═════ INPUT RECORDS

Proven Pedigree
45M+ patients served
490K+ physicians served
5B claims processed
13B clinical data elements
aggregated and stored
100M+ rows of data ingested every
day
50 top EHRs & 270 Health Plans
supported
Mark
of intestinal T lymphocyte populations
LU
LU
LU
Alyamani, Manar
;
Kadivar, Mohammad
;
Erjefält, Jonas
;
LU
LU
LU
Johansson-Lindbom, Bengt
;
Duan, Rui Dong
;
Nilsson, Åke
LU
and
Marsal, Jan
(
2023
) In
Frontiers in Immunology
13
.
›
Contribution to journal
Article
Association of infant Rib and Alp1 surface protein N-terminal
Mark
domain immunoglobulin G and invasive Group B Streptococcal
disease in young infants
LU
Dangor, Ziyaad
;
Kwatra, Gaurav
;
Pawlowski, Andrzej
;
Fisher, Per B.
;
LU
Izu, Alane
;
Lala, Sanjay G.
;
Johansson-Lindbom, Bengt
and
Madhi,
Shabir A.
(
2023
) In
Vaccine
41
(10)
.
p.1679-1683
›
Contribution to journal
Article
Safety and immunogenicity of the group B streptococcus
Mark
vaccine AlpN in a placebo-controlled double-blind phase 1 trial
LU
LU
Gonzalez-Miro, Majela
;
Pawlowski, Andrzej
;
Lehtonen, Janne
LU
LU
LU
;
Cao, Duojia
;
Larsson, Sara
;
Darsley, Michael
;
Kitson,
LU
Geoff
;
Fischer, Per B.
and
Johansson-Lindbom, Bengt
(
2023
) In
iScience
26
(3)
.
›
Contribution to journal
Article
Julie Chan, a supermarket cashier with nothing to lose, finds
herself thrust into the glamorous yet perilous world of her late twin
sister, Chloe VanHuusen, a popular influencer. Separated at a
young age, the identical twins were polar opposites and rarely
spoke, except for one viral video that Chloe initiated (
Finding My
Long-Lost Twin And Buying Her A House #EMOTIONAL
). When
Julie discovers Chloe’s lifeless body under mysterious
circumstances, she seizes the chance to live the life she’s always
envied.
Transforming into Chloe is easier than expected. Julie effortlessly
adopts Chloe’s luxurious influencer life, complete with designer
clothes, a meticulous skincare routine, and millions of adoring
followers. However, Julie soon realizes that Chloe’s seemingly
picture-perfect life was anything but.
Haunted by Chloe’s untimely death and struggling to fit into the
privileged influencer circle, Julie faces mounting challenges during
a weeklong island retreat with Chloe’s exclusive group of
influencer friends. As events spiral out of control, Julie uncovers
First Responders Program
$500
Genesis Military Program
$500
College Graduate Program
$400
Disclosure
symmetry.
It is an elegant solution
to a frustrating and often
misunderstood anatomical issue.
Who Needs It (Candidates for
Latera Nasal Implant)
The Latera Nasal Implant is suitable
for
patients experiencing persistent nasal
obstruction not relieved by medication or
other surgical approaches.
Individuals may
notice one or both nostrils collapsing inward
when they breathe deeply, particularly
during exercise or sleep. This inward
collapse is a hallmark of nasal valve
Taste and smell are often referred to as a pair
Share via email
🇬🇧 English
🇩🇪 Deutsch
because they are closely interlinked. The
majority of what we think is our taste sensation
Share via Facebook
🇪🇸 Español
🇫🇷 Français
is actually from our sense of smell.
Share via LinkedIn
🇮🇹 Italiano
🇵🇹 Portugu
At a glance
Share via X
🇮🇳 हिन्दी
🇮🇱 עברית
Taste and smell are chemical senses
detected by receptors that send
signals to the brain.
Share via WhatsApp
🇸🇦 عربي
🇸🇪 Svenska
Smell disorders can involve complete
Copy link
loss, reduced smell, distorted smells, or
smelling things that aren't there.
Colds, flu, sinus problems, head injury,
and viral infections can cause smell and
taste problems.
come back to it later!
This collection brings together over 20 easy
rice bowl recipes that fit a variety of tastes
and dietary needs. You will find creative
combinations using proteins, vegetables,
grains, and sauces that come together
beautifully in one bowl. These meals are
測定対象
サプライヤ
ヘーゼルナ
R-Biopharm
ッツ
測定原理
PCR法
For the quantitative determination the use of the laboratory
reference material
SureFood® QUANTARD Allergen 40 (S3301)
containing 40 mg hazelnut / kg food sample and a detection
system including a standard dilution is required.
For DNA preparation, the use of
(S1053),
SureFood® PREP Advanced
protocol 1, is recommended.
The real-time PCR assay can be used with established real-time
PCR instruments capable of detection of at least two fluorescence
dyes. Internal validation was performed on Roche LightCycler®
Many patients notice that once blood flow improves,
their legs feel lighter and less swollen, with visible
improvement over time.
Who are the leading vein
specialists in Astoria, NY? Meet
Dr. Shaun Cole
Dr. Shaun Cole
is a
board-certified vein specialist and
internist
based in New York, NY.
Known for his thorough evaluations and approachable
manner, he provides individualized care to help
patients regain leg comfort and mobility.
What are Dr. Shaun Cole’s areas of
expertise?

══════════

WORK REQUEST >>
The answer is the run of lines above from the line containing "Julie discovers Chloe’s" through the line containing "misunderstood anatomical issue.", copied exactly and alone.

ANSWER >>
Julie discovers Chloe’s lifeless body under mysterious
circumstances, she seizes the chance to live the life she’s always
envied.
Transforming into Chloe is easier than expected. Julie effortlessly
adopts Chloe’s luxurious influencer life, complete with designer
clothes, a meticulous skincare routine, and millions of adoring
followers. However, Julie soon realizes that Chloe’s seemingly
picture-perfect life was anything but.
Haunted by Chloe’s untimely death and struggling to fit into the
privileged influencer circle, Julie faces mounting challenges during
a weeklong island retreat with Chloe’s exclusive group of
influencer friends. As events spiral out of control, Julie uncovers
First Responders Program
$500
Genesis Military Program
$500
College Graduate Program
$400
Disclosure
symmetry.
It is an elegant solution
to a frustrating and often
misunderstood anatomical issue.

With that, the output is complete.